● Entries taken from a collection
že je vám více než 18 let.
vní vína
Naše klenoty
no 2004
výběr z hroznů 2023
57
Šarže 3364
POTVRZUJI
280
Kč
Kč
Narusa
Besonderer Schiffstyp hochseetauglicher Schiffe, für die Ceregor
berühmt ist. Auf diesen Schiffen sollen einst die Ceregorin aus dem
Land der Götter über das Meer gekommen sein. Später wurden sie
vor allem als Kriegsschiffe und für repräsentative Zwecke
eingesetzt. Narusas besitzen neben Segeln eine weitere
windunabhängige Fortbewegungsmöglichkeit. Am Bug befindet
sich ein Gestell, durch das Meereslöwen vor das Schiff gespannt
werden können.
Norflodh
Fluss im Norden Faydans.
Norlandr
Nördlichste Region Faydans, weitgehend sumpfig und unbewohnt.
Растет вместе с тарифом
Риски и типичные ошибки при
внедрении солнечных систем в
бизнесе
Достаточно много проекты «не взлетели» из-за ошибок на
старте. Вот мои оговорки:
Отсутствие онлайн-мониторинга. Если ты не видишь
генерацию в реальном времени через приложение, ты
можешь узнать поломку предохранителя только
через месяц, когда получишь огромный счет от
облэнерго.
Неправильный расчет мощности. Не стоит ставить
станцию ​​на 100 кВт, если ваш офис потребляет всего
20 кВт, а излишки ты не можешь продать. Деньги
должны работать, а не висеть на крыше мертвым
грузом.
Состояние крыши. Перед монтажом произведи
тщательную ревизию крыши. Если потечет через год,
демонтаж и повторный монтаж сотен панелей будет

● Problem to work on
Reproduce each line above that contains "можешь".

● Solution to this exercise
можешь узнать поломку предохранителя только
20 кВт, а излишки ты не можешь продать. Деньги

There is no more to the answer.